Produktivitas Industri Sawit Perlu Peningkatan Huluisasi

Ilustrasi buah sawit sebagai bahan mentah crude palm oil (CPO).-FOTO DOK. JAWAPOS -
JAKARTA - Di tengah pemerintah menggenjot hilirisasi untuk meningkatkan perekonomian nasional di beragam jenis sektor ekonomi, industri sawit malah menghadapi fenomena produktivitas yang menurun dari sisi hulu.
Ekonom senior Institute for Development of Economics and Finance (INDEF) Tauhid Ahmad mengatakan dari sisi hilir industri sawit sudah cukup baik. Namun dari sisi huluisasi belum berjalan optimal. Alasannya, produktivitas sawit terus mengalami penurunan.
"Hulu ini kan menyangkut aspek produksi. Hulu itu sangat tergantung seberapa jauh kebutuhan demand untuk industrialisasi maupun kebutuhan yang lain. Kalau kita lihat demand itu sawit pertama kan untuk pangan, domestiknya untuk kebutuhan industri termasuk biodiesel, sisanya untuk ekspor," ungkap Tauhid Ahmad saat dihubungi wartawan pada Kamis (5/12).
Data Gabungan Pengusaha Kelapa Sawit Indonesia (GAPKI) menyebut sampai Agustus 2024 produksi sawit mencapai 34,7 juta ton. Dalam periode yang sama, ekspor termasuk biodiesel dan oleokimia, mencapai lebih dari 20,1 juta ton. Ekspor ini menyumbangkan devisa sekitar USD17,349 juta bagi Indonesia. Sedangkan, konsumsi domestik tercatat pada 15,6 juta ton. Dibanding periode sebelumnya, produktivitas sawit mengalami penurunan. Selama periode yang sama tahun lalu, produksi sawit mencapai 36,2 juta ton; ekspor 21,9 juta ton; dan nilainya melebihi USD20,597 juta.

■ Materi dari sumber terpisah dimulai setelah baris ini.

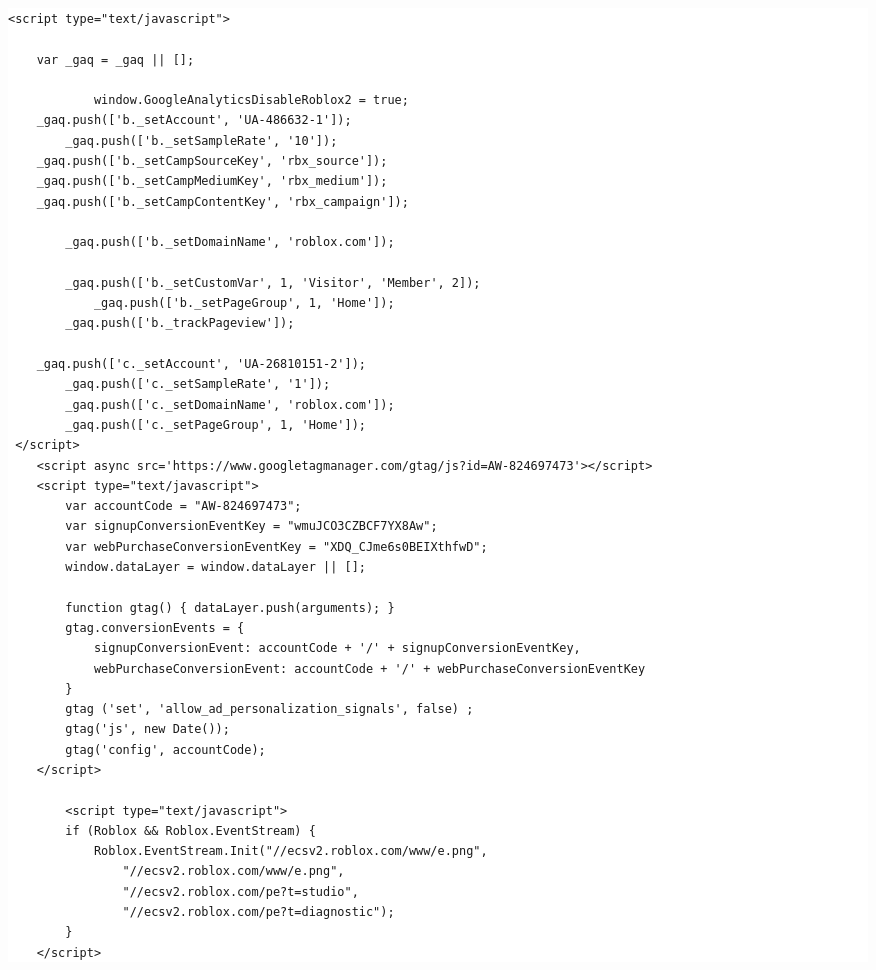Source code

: <script>
    //Set if it browser's do not track flag is enabled
    var Roblox = Roblox || {};
    (function() {
        var dnt = navigator.doNotTrack || window.doNotTrack || navigator.msDoNotTrack;
        if (typeof window.external !== "undefined" &&
            typeof window.external.msTrackingProtectionEnabled !== "undefined") {
            dnt = dnt || window.external.msTrackingProtectionEnabled();
        }
        Roblox.browserDoNotTrack = dnt == "1" || dnt == "yes" || dnt === true;
    })();
</script>

    <script type="text/javascript">

        var _gaq = _gaq || [];

                window.GoogleAnalyticsDisableRoblox2 = true;
        _gaq.push(['b._setAccount', 'UA-486632-1']);
            _gaq.push(['b._setSampleRate', '10']);
        _gaq.push(['b._setCampSourceKey', 'rbx_source']);
        _gaq.push(['b._setCampMediumKey', 'rbx_medium']);
        _gaq.push(['b._setCampContentKey', 'rbx_campaign']);

            _gaq.push(['b._setDomainName', 'roblox.com']);

            _gaq.push(['b._setCustomVar', 1, 'Visitor', 'Member', 2]);
                _gaq.push(['b._setPageGroup', 1, 'Home']);
            _gaq.push(['b._trackPageview']);

        _gaq.push(['c._setAccount', 'UA-26810151-2']);
            _gaq.push(['c._setSampleRate', '1']);
            _gaq.push(['c._setDomainName', 'roblox.com']);
            _gaq.push(['c._setPageGroup', 1, 'Home']);
     </script>
        <script async src='https://www.googletagmanager.com/gtag/js?id=AW-824697473'></script>
        <script type="text/javascript">
            var accountCode = "AW-824697473";
            var signupConversionEventKey = "wmuJCO3CZBCF7YX8Aw";
            var webPurchaseConversionEventKey = "XDQ_CJme6s0BEIXthfwD";
            window.dataLayer = window.dataLayer || [];

            function gtag() { dataLayer.push(arguments); }
            gtag.conversionEvents = {
                signupConversionEvent: accountCode + '/' + signupConversionEventKey,
                webPurchaseConversionEvent: accountCode + '/' + webPurchaseConversionEventKey
            }
            gtag ('set', 'allow_ad_personalization_signals', false) ;
            gtag('js', new Date());
            gtag('config', accountCode);
        </script>

            <script type="text/javascript">
            if (Roblox && Roblox.EventStream) {
                Roblox.EventStream.Init("//ecsv2.roblox.com/www/e.png",
                    "//ecsv2.roblox.com/www/e.png",
                    "//ecsv2.roblox.com/pe?t=studio",
                    "//ecsv2.roblox.com/pe?t=diagnostic");
            }
        </script>
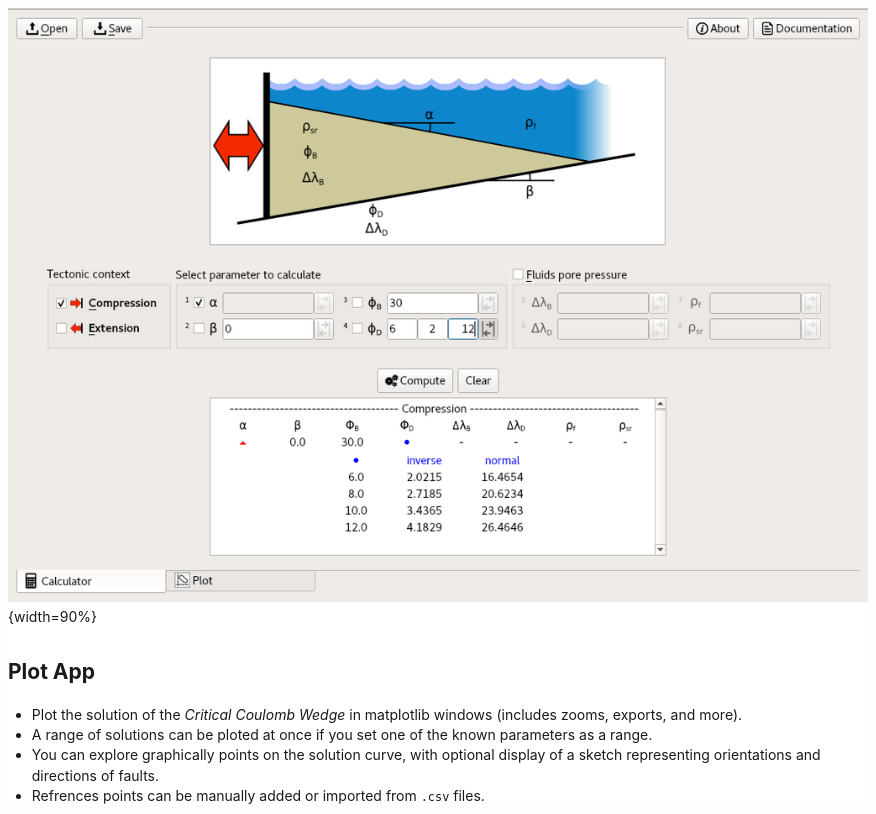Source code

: ![Screen copy of calculator app](../images/screen-copy_calculator-app.png){width=90%}

## Plot App

-   Plot the solution of the *Critical Coulomb Wedge* in matplotlib windows (includes zooms, exports, and more).
-   A range of solutions can be ploted at once if you set one of the known parameters as a range.
-   You can explore graphically points on the solution curve, with optional display of a sketch representing orientations and directions of faults.
-   Refrences points can be manually added or imported from `.csv` files.
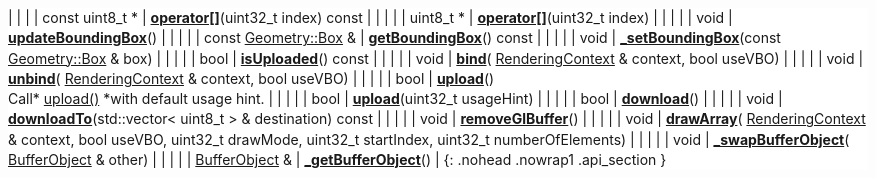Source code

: |  | |
| const uint8_t * | **[operator[]](#classRendering_1_1MeshVertexData_1a551f01b67d95a65d39448cf213be7b4f)**(uint32_t index) const |
|  | |
| uint8_t * | **[operator[]](#classRendering_1_1MeshVertexData_1adcb947f597dc46857df57cbbcdd1f773)**(uint32_t index) |
|  | |
| void | **[updateBoundingBox](#classRendering_1_1MeshVertexData_1a0c26e6c2c37408dd2a7c6483c1a4dd94)**() |
|  | |
| const [Geometry::Box](namespaceGeometry#namespaceGeometry_1a02eb80497cc2daa40fba114c929f877a) & | **[getBoundingBox](#classRendering_1_1MeshVertexData_1a3a385a7c8e14acdbeeb471a5e5bf7cd2)**() const |
|  | |
| void | **[_setBoundingBox](#classRendering_1_1MeshVertexData_1abc06ac7e9bbe415aff4076abbc0d8740)**(const [Geometry::Box](namespaceGeometry#namespaceGeometry_1a02eb80497cc2daa40fba114c929f877a) & box) |
|  | |
| bool | **[isUploaded](#classRendering_1_1MeshVertexData_1a42b0390eb0860b9b30cb74a29491f3b6)**() const |
|  | |
| void | **[bind](#classRendering_1_1MeshVertexData_1a7469e9313597efbd3236fc1c6466b914)**( [RenderingContext](classRendering_1_1RenderingContext) & context, bool useVBO) |
|  | |
| void | **[unbind](#classRendering_1_1MeshVertexData_1a0031d2a4651e30b265c8d38d4eeabe88)**( [RenderingContext](classRendering_1_1RenderingContext) & context, bool useVBO) |
|  | |
| bool | **[upload](#classRendering_1_1MeshVertexData_1a477dfd43ccbe3354119f4ba2670e92e6)**() <br/> Call* [upload()](classRendering_1_1MeshVertexData#classRendering_1_1MeshVertexData_1a477dfd43ccbe3354119f4ba2670e92e6) *with default usage hint. |
|  | |
| bool | **[upload](#classRendering_1_1MeshVertexData_1a1fce00f37e0b6e94d54d7d22f4a2e3c0)**(uint32_t usageHint) |
|  | |
| bool | **[download](#classRendering_1_1MeshVertexData_1a7033848f99fe21e0965289948f42c5b8)**() |
|  | |
| void | **[downloadTo](#classRendering_1_1MeshVertexData_1ab4110f35ae95398f85c598c349bbd67a)**(std::vector< uint8_t > & destination) const |
|  | |
| void | **[removeGlBuffer](#classRendering_1_1MeshVertexData_1aa40c319580ba578d247dffc5fb5dfdb4)**() |
|  | |
| void | **[drawArray](#classRendering_1_1MeshVertexData_1acdb7fe3822e35fd11abebd4f63cebfda)**( [RenderingContext](classRendering_1_1RenderingContext) & context, bool useVBO, uint32_t drawMode, uint32_t startIndex, uint32_t numberOfElements) |
|  | |
| void | **[_swapBufferObject](#classRendering_1_1MeshVertexData_1a671a21f4d494a8c133654071cca37f41)**( [BufferObject](classRendering_1_1BufferObject) & other) |
|  | |
| [BufferObject](classRendering_1_1BufferObject) & | **[_getBufferObject](#classRendering_1_1MeshVertexData_1ad1f6bf6ad14e2c2b6c9cbb7a103bf710)**() |
{: .nohead .nowrap1 .api_section }

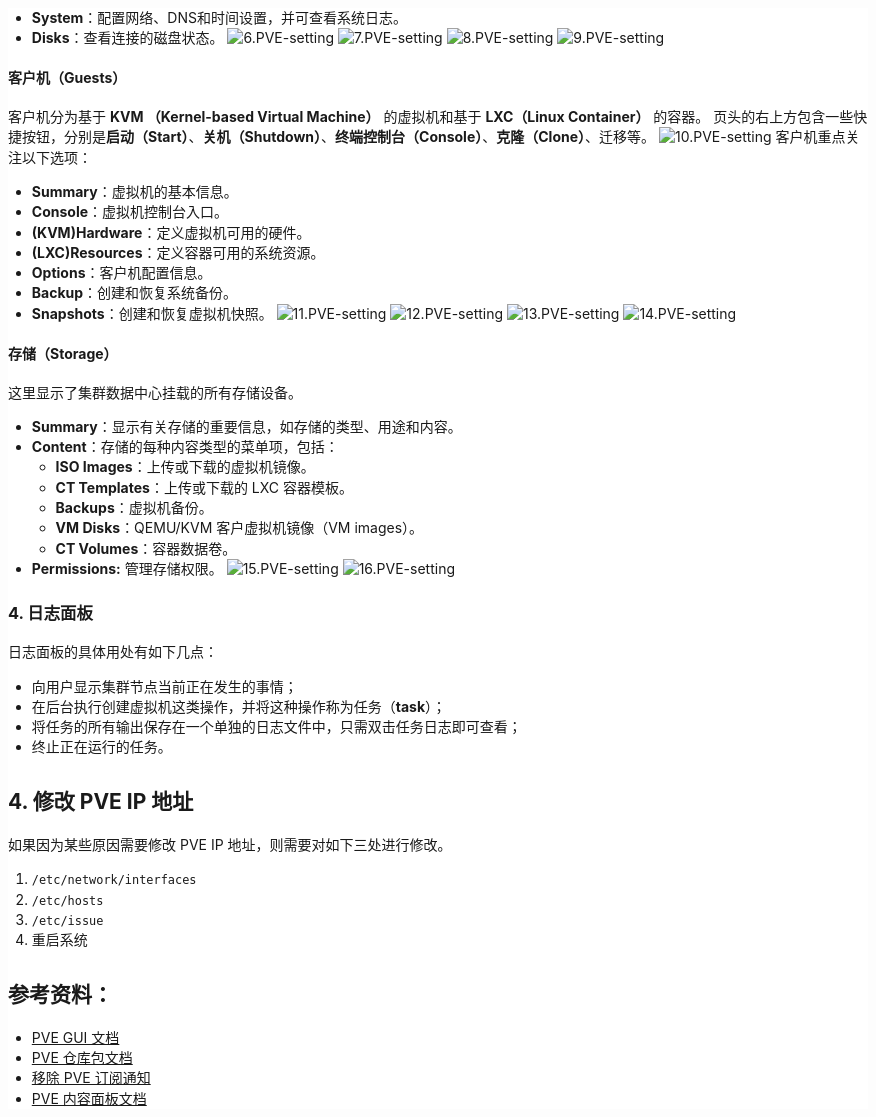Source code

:- **System**：配置网络、DNS和时间设置，并可查看系统日志。
- **Disks**：查看连接的磁盘状态。
![6.PVE-setting](https://raw.githubusercontent.com/Quentinbest/imageupload/master/pve/6.PVE-setting.png)
![7.PVE-setting](https://raw.githubusercontent.com/Quentinbest/imageupload/master/pve/7.PVE-setting.png)
![8.PVE-setting](https://raw.githubusercontent.com/Quentinbest/imageupload/master/pve/8.PVE-setting.png)
![9.PVE-setting](https://raw.githubusercontent.com/Quentinbest/imageupload/master/pve/9.PVE-setting.png)
#### 客户机（Guests）
客户机分为基于 **KVM （Kernel-based Virtual Machine）** 的虚拟机和基于 **LXC（Linux Container）** 的容器。
页头的右上方包含一些快捷按钮，分别是**启动（Start）**、**关机（Shutdown）**、**终端控制台（Console）**、**克隆（Clone）**、迁移等。
![10.PVE-setting](https://raw.githubusercontent.com/Quentinbest/imageupload/master/pve/10.PVE-setting.png)
客户机重点关注以下选项：
- **Summary**：虚拟机的基本信息。
- **Console**：虚拟机控制台入口。
- **(KVM)Hardware**：定义虚拟机可用的硬件。
- **(LXC)Resources**：定义容器可用的系统资源。
- **Options**：客户机配置信息。
- **Backup**：创建和恢复系统备份。
- **Snapshots**：创建和恢复虚拟机快照。
![11.PVE-setting](https://raw.githubusercontent.com/Quentinbest/imageupload/master/pve/11.PVE-setting.png)
![12.PVE-setting](https://raw.githubusercontent.com/Quentinbest/imageupload/master/pve/12.PVE-setting.png)
![13.PVE-setting](https://raw.githubusercontent.com/Quentinbest/imageupload/master/pve/13.PVE-setting.png)
![14.PVE-setting](https://raw.githubusercontent.com/Quentinbest/imageupload/master/pve/14.PVE-setting.png)
#### 存储（Storage）
这里显示了集群数据中心挂载的所有存储设备。
- **Summary**：显示有关存储的重要信息，如存储的类型、用途和内容。
- **Content**：存储的每种内容类型的菜单项，包括：
	- **ISO Images**：上传或下载的虚拟机镜像。
	- **CT Templates**：上传或下载的 LXC 容器模板。
	- **Backups**：虚拟机备份。
	- **VM Disks**：QEMU/KVM 客户虚拟机镜像（VM images）。
	- **CT Volumes**：容器数据卷。
- **Permissions:** 管理存储权限。
![15.PVE-setting](https://raw.githubusercontent.com/Quentinbest/imageupload/master/pve/15.PVE-setting.png)
![16.PVE-setting](https://raw.githubusercontent.com/Quentinbest/imageupload/master/pve/16.PVE-setting.png)
### 4. 日志面板
日志面板的具体用处有如下几点：
- 向用户显示集群节点当前正在发生的事情；
- 在后台执行创建虚拟机这类操作，并将这种操作称为任务（**task**）；
- 将任务的所有输出保存在一个单独的日志文件中，只需双击任务日志即可查看；
- 终止正在运行的任务。
## 4. 修改 PVE IP 地址
如果因为某些原因需要修改 PVE IP 地址，则需要对如下三处进行修改。
1.  `/etc/network/interfaces`
2.  `/etc/hosts`
3.  `/etc/issue`
4. 重启系统
## 参考资料：
- [PVE GUI 文档](https://pve.proxmox.com/pve-docs/pve-admin-guide.html#_gui_overview)
- [PVE 仓库包文档](https://pve.proxmox.com/pve-docs/pve-admin-guide.html#sysadmin_package_repositories)
- [移除 PVE 订阅通知](https://johnscs.com/remove-proxmox51-subscription-notice/)
- [PVE 内容面板文档](https://pve.proxmox.com/pve-docs/pve-admin-guide.html#_content_panels)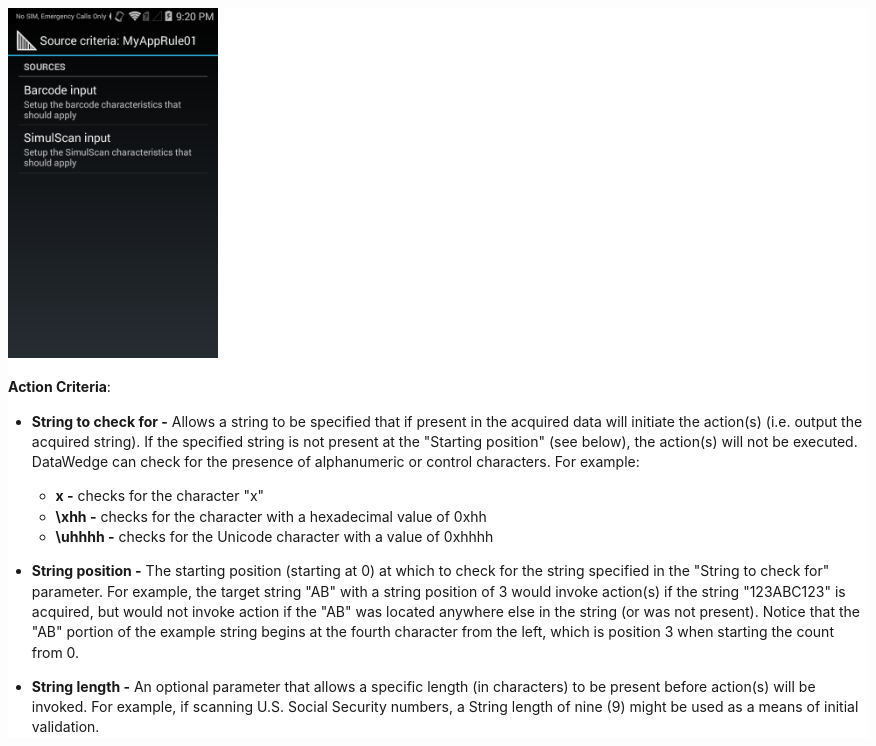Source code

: <img style="height:350px" src="../adf_23_source_criteria.png"/>
<br></p>
<p><strong>Action Criteria</strong>:</p>
<ul>
<li><p><strong>String to check for -</strong> Allows a string to be specified that if present in the acquired data will initiate the action(s) (i.e. output the acquired string). If the specified string is not present at the "Starting position" (see below), the action(s) will not be executed. DataWedge can check for the presence of alphanumeric or control characters. For example:</p>
<ul>
<li><strong>x -</strong> checks for the character "x"</li>
<li><strong>\xhh -</strong> checks for the character with a hexadecimal value of 0xhh</li>
<li><strong>\uhhhh -</strong> checks for the Unicode character with a value of 0xhhhh</li></ul></li>
<li><p><strong>String position -</strong> The starting position (starting at 0) at which to check for the string specified in the "String to check for" parameter. For example, the target string "AB" with a string position of 3 would invoke action(s) if the string "123ABC123" is acquired, but would not invoke action if the "AB" was located anywhere else in the string (or was not present). Notice that the "AB" portion of the example string begins at the fourth character from the left, which is position 3 when starting the count from 0.</p></li>
<li><p><strong>String length -</strong>  An optional parameter that allows a specific length (in characters) to be present before action(s) will be invoked. For example, if scanning U.S. Social Security numbers, a String length of nine (9) might be used as a means of initial validation. </p></li>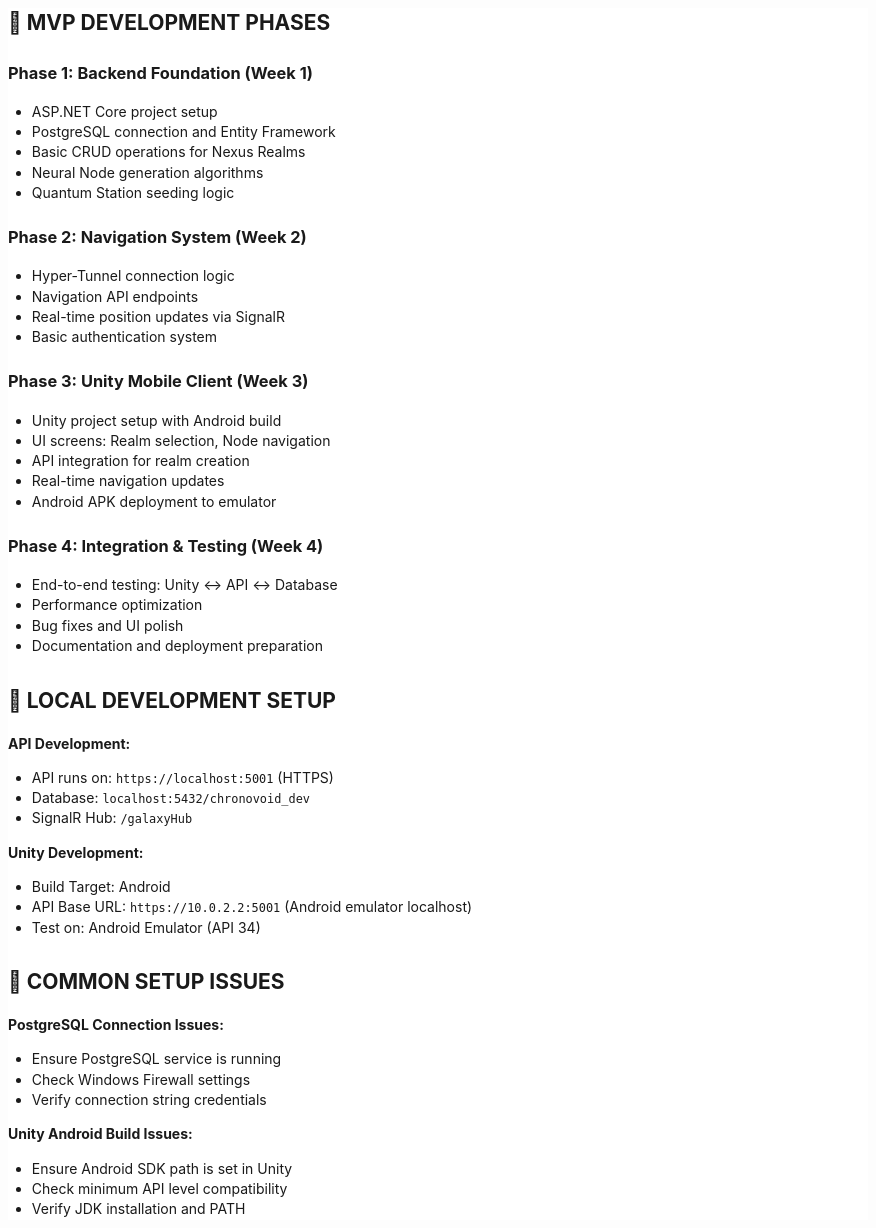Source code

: ## 🎯 MVP DEVELOPMENT PHASES

### Phase 1: Backend Foundation (Week 1)
- ASP.NET Core project setup
- PostgreSQL connection and Entity Framework
- Basic CRUD operations for Nexus Realms
- Neural Node generation algorithms
- Quantum Station seeding logic

### Phase 2: Navigation System (Week 2)  
- Hyper-Tunnel connection logic
- Navigation API endpoints
- Real-time position updates via SignalR
- Basic authentication system

### Phase 3: Unity Mobile Client (Week 3)
- Unity project setup with Android build
- UI screens: Realm selection, Node navigation  
- API integration for realm creation
- Real-time navigation updates
- Android APK deployment to emulator

### Phase 4: Integration & Testing (Week 4)
- End-to-end testing: Unity ↔ API ↔ Database
- Performance optimization
- Bug fixes and UI polish
- Documentation and deployment preparation

## 🔧 LOCAL DEVELOPMENT SETUP

**API Development:**
- API runs on: `https://localhost:5001` (HTTPS)
- Database: `localhost:5432/chronovoid_dev`
- SignalR Hub: `/galaxyHub`

**Unity Development:**
- Build Target: Android
- API Base URL: `https://10.0.2.2:5001` (Android emulator localhost)
- Test on: Android Emulator (API 34)

## 🚨 COMMON SETUP ISSUES

**PostgreSQL Connection Issues:**
- Ensure PostgreSQL service is running
- Check Windows Firewall settings
- Verify connection string credentials

**Unity Android Build Issues:**  
- Ensure Android SDK path is set in Unity
- Check minimum API level compatibility
- Verify JDK installation and PATH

BACA JUGA:ASDP Capai 89 Persen Target Pendapatan Full Year 2024
Lebih jauh Tauhid menyebut, ada sejumlah faktor yang membuat produktivitas sawit menurun. Pertama, usia pohon sawit yang sudah tidak produktif. Kedua, program replanting atau peremajaan kebon sawit yang bersumber dari dana Badan Pengelola Dana Perkebunan Kelapa Sawit (BPDPKS) tidak cukup untuk membiayai replanting termasuk yang untuk petani mandiri. Ketiga, masalah perubahan iklim yang mempengaruhi produktivitas sawit. Terakhir, permintaan kebutuhan biodiesel yang meningkat.
"Tak cukup kalau kita ingin menambah biodiesel menjadi B 40, pasti ekspornya akan dikurangi. Ekspor berkurang, devisa berkurang. Karena itu hulunya memang harus ditambah produksinya," papar mantan direktur eksekutif INDEF itu.
Sebagai salah satu solusinya adalah mempercepat replanting ketimbang menambah biodiesel. Kemudian, ekstensifikasi sawit melalui optimalisasi lahan-lahan terlantar yang dibenarkan perundangan. "Jangan lahan lindung. Ada lahan-lahan telantar sah secara perundangan yang belum dimanfaatkan untuk ekstensifikasi sawit. Mungkin tidak banyak. Tapi itu paling tidak, dioptimalkanlah," paparnya.
Selain itu, optimalisasi terhadap lahan yang ada dengan melakukan perbaikan secara teknis. Mulai pembibitan, pemupukan, hingga pengairan yang baik sehingga meningkatkan produktivitas sawit termasuk di tingkat petani mandiri.
Yang tak kalah penting dilakukan adalah perbaikan berbagai regulasi yang tumpang tindih. Kejelasan status lahan yang penting untuk memenuhi standar sistem sertifikasi Indonesian Sustainable Palm Oil (ISPO) maupun standar Roundtable on Sustainable Palm Oil (RSPO). "Di sini perbaikan tata kelola kelembagaan menjadi penting," jelasnya.